WORK REQUIRED — Print the data again, exactly.

THE DATA Start Marker

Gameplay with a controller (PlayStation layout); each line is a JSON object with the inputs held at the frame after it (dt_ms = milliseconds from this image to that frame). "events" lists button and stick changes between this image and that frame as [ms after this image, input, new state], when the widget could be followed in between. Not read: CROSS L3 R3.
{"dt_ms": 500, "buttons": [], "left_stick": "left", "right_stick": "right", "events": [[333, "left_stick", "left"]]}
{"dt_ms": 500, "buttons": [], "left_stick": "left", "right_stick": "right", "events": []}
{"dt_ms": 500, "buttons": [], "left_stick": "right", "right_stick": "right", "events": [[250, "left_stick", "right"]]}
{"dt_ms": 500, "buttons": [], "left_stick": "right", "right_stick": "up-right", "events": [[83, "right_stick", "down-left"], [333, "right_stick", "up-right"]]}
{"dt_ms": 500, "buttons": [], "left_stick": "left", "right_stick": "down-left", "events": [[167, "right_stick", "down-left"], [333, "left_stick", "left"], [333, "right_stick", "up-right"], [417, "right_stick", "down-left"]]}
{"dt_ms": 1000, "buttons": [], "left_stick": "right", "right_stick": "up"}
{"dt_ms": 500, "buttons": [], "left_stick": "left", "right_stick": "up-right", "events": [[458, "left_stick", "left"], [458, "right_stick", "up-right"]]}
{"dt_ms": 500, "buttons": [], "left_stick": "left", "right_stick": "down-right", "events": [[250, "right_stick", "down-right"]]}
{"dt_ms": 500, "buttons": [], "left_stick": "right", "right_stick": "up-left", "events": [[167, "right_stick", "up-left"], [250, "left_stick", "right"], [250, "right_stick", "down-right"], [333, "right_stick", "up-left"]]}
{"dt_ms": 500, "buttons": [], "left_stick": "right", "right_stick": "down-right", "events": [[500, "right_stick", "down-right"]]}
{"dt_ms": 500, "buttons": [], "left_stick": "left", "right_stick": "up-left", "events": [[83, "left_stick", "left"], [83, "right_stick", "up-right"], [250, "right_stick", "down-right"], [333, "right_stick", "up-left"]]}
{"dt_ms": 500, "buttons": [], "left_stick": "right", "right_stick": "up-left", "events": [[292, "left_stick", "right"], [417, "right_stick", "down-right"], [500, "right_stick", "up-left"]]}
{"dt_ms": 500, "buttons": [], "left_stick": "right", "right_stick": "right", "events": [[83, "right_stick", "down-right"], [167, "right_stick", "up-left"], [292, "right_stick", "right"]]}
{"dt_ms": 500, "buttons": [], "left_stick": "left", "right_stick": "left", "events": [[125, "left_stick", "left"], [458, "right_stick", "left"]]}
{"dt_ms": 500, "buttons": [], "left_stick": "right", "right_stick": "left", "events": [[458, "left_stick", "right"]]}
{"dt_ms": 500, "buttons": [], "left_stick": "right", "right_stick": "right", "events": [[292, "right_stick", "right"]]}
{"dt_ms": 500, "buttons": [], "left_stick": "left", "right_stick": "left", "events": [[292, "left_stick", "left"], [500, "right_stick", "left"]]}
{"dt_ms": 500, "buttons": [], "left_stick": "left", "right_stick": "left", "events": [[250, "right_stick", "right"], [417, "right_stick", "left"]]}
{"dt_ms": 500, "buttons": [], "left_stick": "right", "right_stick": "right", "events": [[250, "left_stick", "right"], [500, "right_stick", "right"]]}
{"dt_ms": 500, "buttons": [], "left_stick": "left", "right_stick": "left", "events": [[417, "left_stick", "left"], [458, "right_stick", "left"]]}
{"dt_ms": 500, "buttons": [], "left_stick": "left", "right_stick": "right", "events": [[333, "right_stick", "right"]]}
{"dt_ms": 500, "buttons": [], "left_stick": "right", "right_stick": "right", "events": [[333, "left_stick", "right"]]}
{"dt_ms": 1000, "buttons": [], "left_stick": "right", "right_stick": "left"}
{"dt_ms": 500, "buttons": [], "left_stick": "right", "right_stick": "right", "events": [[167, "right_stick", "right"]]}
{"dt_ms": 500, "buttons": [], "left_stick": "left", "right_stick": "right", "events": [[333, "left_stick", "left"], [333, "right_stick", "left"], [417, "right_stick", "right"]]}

THE DATA End Marker

SOLUTION TO THE EXERCISE —
Gameplay with a controller (PlayStation layout); each line is a JSON object with the inputs held at the frame after it (dt_ms = milliseconds from this image to that frame). "events" lists button and stick changes between this image and that frame as [ms after this image, input, new state], when the widget could be followed in between. Not read: CROSS L3 R3.
{"dt_ms": 500, "buttons": [], "left_stick": "left", "right_stick": "right", "events": [[333, "left_stick", "left"]]}
{"dt_ms": 500, "buttons": [], "left_stick": "left", "right_stick": "right", "events": []}
{"dt_ms": 500, "buttons": [], "left_stick": "right", "right_stick": "right", "events": [[250, "left_stick", "right"]]}
{"dt_ms": 500, "buttons": [], "left_stick": "right", "right_stick": "up-right", "events": [[83, "right_stick", "down-left"], [333, "right_stick", "up-right"]]}
{"dt_ms": 500, "buttons": [], "left_stick": "left", "right_stick": "down-left", "events": [[167, "right_stick", "down-left"], [333, "left_stick", "left"], [333, "right_stick", "up-right"], [417, "right_stick", "down-left"]]}
{"dt_ms": 1000, "buttons": [], "left_stick": "right", "right_stick": "up"}
{"dt_ms": 500, "buttons": [], "left_stick": "left", "right_stick": "up-right", "events": [[458, "left_stick", "left"], [458, "right_stick", "up-right"]]}
{"dt_ms": 500, "buttons": [], "left_stick": "left", "right_stick": "down-right", "events": [[250, "right_stick", "down-right"]]}
{"dt_ms": 500, "buttons": [], "left_stick": "right", "right_stick": "up-left", "events": [[167, "right_stick", "up-left"], [250, "left_stick", "right"], [250, "right_stick", "down-right"], [333, "right_stick", "up-left"]]}
{"dt_ms": 500, "buttons": [], "left_stick": "right", "right_stick": "down-right", "events": [[500, "right_stick", "down-right"]]}
{"dt_ms": 500, "buttons": [], "left_stick": "left", "right_stick": "up-left", "events": [[83, "left_stick", "left"], [83, "right_stick", "up-right"], [250, "right_stick", "down-right"], [333, "right_stick", "up-left"]]}
{"dt_ms": 500, "buttons": [], "left_stick": "right", "right_stick": "up-left", "events": [[292, "left_stick", "right"], [417, "right_stick", "down-right"], [500, "right_stick", "up-left"]]}
{"dt_ms": 500, "buttons": [], "left_stick": "right", "right_stick": "right", "events": [[83, "right_stick", "down-right"], [167, "right_stick", "up-left"], [292, "right_stick", "right"]]}
{"dt_ms": 500, "buttons": [], "left_stick": "left", "right_stick": "left", "events": [[125, "left_stick", "left"], [458, "right_stick", "left"]]}
{"dt_ms": 500, "buttons": [], "left_stick": "right", "right_stick": "left", "events": [[458, "left_stick", "right"]]}
{"dt_ms": 500, "buttons": [], "left_stick": "right", "right_stick": "right", "events": [[292, "right_stick", "right"]]}
{"dt_ms": 500, "buttons": [], "left_stick": "left", "right_stick": "left", "events": [[292, "left_stick", "left"], [500, "right_stick", "left"]]}
{"dt_ms": 500, "buttons": [], "left_stick": "left", "right_stick": "left", "events": [[250, "right_stick", "right"], [417, "right_stick", "left"]]}
{"dt_ms": 500, "buttons": [], "left_stick": "right", "right_stick": "right", "events": [[250, "left_stick", "right"], [500, "right_stick", "right"]]}
{"dt_ms": 500, "buttons": [], "left_stick": "left", "right_stick": "left", "events": [[417, "left_stick", "left"], [458, "right_stick", "left"]]}
{"dt_ms": 500, "buttons": [], "left_stick": "left", "right_stick": "right", "events": [[333, "right_stick", "right"]]}
{"dt_ms": 500, "buttons": [], "left_stick": "right", "right_stick": "right", "events": [[333, "left_stick", "right"]]}
{"dt_ms": 1000, "buttons": [], "left_stick": "right", "right_stick": "left"}
{"dt_ms": 500, "buttons": [], "left_stick": "right", "right_stick": "right", "events": [[167, "right_stick", "right"]]}
{"dt_ms": 500, "buttons": [], "left_stick": "left", "right_stick": "right", "events": [[333, "left_stick", "left"], [333, "right_stick", "left"], [417, "right_stick", "right"]]}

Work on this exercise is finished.